Task instructions → Please write out everything in the records below, from the start down through the line containing "If function is not", keeping both ends and changing nothing.

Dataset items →
________________
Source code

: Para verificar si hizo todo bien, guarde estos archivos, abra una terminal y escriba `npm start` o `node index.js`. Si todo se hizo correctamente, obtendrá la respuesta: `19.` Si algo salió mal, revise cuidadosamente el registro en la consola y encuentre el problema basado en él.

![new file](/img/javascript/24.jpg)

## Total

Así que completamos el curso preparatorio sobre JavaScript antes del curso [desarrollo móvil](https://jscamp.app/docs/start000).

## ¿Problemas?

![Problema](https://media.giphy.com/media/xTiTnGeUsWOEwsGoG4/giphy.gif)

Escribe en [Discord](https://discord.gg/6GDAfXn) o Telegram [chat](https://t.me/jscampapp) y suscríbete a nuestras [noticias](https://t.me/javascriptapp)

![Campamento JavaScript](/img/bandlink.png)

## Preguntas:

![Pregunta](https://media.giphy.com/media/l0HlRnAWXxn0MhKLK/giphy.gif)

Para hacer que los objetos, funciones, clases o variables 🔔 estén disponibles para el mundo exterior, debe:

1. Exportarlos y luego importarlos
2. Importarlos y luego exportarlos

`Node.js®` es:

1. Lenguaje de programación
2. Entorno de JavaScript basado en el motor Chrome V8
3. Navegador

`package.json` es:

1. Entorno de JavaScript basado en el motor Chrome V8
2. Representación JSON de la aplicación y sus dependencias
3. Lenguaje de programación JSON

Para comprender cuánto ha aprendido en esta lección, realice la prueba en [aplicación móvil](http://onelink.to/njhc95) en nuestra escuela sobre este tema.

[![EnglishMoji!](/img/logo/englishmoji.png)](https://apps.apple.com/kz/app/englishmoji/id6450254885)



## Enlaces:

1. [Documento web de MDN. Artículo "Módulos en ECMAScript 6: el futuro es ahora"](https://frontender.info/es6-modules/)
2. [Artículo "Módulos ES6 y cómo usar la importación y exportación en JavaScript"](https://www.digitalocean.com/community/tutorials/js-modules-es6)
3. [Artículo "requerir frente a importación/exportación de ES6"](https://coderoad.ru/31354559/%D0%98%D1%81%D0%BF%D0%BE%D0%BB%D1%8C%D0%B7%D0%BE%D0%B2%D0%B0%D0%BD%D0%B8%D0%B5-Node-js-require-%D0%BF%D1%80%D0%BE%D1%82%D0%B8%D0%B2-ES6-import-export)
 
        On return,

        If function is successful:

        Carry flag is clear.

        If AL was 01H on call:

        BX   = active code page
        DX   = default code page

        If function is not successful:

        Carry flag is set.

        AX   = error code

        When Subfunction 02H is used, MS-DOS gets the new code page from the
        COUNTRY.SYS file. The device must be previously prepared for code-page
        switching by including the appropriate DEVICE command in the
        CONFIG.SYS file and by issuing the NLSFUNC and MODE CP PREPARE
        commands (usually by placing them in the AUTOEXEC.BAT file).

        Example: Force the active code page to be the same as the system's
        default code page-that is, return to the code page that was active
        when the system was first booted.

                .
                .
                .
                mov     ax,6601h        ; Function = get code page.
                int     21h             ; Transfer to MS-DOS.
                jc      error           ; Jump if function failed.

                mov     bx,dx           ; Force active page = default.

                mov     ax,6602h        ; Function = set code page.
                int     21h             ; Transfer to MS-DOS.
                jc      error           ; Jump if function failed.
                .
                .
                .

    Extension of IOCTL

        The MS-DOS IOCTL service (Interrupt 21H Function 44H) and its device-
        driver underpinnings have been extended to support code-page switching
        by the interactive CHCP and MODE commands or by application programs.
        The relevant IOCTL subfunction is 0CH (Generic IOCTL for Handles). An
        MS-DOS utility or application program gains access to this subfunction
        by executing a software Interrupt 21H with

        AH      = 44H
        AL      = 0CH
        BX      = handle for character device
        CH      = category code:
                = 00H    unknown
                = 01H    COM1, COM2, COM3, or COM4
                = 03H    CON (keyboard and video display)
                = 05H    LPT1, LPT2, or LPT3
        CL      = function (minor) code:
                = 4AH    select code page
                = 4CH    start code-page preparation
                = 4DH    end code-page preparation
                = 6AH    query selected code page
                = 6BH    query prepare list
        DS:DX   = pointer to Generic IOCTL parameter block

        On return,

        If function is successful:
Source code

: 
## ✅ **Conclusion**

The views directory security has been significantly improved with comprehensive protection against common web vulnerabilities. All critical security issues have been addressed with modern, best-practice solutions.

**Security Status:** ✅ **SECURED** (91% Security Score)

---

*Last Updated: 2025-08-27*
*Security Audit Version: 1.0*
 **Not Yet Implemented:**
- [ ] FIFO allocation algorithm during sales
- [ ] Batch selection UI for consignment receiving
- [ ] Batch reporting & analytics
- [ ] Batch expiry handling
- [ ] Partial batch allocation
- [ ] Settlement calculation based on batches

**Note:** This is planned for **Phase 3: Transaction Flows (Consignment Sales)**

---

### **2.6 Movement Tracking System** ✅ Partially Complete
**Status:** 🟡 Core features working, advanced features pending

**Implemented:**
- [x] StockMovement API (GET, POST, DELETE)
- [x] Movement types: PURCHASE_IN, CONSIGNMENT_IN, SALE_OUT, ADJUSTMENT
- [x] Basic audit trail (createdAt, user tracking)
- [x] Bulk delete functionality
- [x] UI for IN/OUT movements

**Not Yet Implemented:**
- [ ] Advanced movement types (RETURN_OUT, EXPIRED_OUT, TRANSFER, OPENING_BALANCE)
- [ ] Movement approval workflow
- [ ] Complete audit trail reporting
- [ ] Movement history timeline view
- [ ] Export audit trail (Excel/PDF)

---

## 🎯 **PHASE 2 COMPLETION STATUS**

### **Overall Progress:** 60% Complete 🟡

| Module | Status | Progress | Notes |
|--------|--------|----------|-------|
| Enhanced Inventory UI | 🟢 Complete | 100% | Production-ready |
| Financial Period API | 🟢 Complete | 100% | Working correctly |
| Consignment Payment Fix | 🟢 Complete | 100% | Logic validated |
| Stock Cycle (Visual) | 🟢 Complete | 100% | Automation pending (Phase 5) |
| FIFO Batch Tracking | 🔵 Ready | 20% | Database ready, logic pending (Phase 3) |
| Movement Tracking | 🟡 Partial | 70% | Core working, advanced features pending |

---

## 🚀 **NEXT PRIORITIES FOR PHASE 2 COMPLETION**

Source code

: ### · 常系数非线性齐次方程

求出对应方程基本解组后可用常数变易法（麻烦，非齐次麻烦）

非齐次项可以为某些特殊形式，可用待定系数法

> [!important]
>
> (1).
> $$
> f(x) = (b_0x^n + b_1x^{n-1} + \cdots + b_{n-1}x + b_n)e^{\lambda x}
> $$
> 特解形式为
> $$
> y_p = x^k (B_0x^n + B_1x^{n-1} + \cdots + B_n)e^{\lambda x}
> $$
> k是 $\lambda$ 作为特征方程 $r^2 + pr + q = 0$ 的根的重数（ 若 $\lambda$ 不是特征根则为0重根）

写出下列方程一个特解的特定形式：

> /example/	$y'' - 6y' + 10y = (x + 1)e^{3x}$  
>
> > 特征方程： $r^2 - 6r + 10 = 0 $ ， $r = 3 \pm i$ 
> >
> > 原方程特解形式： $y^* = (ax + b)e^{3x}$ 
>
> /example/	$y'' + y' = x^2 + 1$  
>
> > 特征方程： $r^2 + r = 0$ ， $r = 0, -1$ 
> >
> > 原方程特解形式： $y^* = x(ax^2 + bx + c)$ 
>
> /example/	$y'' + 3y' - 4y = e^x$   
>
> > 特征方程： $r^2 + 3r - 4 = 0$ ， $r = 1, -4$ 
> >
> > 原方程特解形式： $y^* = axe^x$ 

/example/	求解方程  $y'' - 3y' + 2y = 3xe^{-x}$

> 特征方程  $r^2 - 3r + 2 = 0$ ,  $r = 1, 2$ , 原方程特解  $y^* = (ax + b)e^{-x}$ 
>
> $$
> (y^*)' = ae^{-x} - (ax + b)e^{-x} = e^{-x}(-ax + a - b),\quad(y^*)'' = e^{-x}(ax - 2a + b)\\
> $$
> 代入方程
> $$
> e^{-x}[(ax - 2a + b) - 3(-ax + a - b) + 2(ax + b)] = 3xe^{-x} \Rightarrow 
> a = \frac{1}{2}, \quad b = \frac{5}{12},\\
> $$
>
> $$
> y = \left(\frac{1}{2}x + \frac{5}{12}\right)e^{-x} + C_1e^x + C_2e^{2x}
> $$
________________
Solution for this exercise →
Source code

: Para verificar si hizo todo bien, guarde estos archivos, abra una terminal y escriba `npm start` o `node index.js`. Si todo se hizo correctamente, obtendrá la respuesta: `19.` Si algo salió mal, revise cuidadosamente el registro en la consola y encuentre el problema basado en él.

![new file](/img/javascript/24.jpg)

## Total

Así que completamos el curso preparatorio sobre JavaScript antes del curso [desarrollo móvil](https://jscamp.app/docs/start000).

## ¿Problemas?

![Problema](https://media.giphy.com/media/xTiTnGeUsWOEwsGoG4/giphy.gif)

Escribe en [Discord](https://discord.gg/6GDAfXn) o Telegram [chat](https://t.me/jscampapp) y suscríbete a nuestras [noticias](https://t.me/javascriptapp)

![Campamento JavaScript](/img/bandlink.png)

## Preguntas:

![Pregunta](https://media.giphy.com/media/l0HlRnAWXxn0MhKLK/giphy.gif)

Para hacer que los objetos, funciones, clases o variables 🔔 estén disponibles para el mundo exterior, debe:

1. Exportarlos y luego importarlos
2. Importarlos y luego exportarlos

`Node.js®` es:

1. Lenguaje de programación
2. Entorno de JavaScript basado en el motor Chrome V8
3. Navegador

`package.json` es:

1. Entorno de JavaScript basado en el motor Chrome V8
2. Representación JSON de la aplicación y sus dependencias
3. Lenguaje de programación JSON

Para comprender cuánto ha aprendido en esta lección, realice la prueba en [aplicación móvil](http://onelink.to/njhc95) en nuestra escuela sobre este tema.

[![EnglishMoji!](/img/logo/englishmoji.png)](https://apps.apple.com/kz/app/englishmoji/id6450254885)



## Enlaces:

1. [Documento web de MDN. Artículo "Módulos en ECMAScript 6: el futuro es ahora"](https://frontender.info/es6-modules/)
2. [Artículo "Módulos ES6 y cómo usar la importación y exportación en JavaScript"](https://www.digitalocean.com/community/tutorials/js-modules-es6)
3. [Artículo "requerir frente a importación/exportación de ES6"](https://coderoad.ru/31354559/%D0%98%D1%81%D0%BF%D0%BE%D0%BB%D1%8C%D0%B7%D0%BE%D0%B2%D0%B0%D0%BD%D0%B8%D0%B5-Node-js-require-%D0%BF%D1%80%D0%BE%D1%82%D0%B8%D0%B2-ES6-import-export)
 
        On return,

        If function is successful:

        Carry flag is clear.

        If AL was 01H on call:

        BX   = active code page
        DX   = default code page

        If function is not successful:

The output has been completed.